→ Data records
....
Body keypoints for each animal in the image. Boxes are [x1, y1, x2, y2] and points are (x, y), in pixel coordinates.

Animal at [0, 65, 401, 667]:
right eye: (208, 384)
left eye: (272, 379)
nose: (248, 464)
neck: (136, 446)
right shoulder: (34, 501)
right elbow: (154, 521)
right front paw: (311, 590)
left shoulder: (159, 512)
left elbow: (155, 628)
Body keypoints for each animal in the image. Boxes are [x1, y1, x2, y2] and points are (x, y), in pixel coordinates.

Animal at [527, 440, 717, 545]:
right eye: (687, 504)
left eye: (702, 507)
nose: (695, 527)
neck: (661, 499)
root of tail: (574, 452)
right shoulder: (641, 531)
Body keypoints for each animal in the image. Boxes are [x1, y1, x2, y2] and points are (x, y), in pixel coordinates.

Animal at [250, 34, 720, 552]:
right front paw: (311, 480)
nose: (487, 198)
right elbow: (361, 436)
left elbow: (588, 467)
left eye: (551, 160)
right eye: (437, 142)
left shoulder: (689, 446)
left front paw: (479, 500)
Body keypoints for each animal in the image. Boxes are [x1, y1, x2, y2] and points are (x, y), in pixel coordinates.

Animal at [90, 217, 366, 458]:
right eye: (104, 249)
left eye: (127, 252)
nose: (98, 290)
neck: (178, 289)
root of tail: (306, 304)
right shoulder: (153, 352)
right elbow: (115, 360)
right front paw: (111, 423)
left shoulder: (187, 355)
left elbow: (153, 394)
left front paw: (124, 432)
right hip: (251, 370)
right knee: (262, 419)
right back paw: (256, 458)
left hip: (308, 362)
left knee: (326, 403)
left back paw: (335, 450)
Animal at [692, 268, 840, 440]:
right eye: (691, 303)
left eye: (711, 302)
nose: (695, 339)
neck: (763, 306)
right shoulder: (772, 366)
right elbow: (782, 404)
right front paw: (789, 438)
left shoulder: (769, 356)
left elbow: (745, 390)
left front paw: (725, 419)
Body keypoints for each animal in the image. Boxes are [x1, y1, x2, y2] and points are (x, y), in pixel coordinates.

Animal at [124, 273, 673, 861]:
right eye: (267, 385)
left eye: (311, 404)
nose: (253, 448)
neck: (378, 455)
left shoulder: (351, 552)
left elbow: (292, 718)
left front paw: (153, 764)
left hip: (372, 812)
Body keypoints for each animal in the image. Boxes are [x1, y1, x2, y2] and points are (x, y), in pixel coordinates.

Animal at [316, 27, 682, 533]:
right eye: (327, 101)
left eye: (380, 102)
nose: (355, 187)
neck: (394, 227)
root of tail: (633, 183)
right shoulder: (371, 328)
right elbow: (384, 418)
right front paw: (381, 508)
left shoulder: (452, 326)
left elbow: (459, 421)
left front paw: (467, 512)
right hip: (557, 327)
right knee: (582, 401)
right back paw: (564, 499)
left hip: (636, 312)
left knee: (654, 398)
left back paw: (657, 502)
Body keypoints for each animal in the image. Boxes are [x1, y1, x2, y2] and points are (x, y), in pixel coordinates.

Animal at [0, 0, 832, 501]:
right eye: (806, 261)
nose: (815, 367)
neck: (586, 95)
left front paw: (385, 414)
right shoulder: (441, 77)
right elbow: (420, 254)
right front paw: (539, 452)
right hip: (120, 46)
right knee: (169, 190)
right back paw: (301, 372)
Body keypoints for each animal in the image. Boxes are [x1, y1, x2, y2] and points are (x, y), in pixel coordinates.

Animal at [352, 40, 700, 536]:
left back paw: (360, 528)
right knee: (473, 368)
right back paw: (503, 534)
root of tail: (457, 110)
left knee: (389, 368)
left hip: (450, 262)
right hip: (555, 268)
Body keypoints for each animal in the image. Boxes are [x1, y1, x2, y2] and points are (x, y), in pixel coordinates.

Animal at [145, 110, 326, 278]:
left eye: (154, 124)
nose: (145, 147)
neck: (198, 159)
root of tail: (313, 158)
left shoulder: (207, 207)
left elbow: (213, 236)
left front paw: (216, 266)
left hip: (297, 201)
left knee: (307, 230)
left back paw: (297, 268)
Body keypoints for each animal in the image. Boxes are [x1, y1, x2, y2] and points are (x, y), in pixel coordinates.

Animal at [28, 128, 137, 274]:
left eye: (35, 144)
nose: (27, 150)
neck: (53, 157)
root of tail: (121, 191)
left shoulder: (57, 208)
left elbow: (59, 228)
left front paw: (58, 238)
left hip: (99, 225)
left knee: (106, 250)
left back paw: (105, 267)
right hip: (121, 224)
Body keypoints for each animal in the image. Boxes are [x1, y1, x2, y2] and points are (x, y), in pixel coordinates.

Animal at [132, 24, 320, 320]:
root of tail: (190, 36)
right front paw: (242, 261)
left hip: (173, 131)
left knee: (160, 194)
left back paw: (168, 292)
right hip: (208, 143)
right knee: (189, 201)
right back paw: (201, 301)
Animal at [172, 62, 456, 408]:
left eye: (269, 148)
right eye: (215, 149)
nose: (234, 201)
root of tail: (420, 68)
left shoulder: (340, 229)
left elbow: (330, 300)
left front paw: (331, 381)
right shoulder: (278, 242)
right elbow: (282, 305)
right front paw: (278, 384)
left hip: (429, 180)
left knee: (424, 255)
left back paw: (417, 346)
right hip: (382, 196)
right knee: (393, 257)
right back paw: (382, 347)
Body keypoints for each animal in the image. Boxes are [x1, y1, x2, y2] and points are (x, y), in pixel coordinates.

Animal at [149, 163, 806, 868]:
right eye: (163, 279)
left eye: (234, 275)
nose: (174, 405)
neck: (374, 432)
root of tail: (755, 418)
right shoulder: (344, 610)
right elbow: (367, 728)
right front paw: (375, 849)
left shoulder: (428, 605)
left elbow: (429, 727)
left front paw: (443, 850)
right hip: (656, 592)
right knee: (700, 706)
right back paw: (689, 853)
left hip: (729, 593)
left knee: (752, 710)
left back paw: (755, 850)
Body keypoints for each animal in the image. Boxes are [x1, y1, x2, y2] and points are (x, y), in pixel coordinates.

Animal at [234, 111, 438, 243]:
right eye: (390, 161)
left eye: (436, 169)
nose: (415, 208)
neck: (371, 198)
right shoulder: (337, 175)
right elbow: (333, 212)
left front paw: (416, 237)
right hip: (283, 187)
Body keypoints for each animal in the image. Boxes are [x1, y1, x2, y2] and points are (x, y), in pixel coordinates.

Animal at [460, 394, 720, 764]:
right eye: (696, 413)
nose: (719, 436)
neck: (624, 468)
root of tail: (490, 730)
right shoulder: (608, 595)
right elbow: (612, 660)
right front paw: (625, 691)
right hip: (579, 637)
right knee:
....
Which lines above run from the one containing "neck: (136, 446)" to the one containing "nose: (695, 527)"? Give them again exactly, both ends included.

neck: (136, 446)
right shoulder: (34, 501)
right elbow: (154, 521)
right front paw: (311, 590)
left shoulder: (159, 512)
left elbow: (155, 628)
Body keypoints for each animal in the image. Boxes are [x1, y1, x2, y2] and points are (x, y), in pixel coordinates.

Animal at [527, 440, 717, 545]:
right eye: (687, 504)
left eye: (702, 507)
nose: (695, 527)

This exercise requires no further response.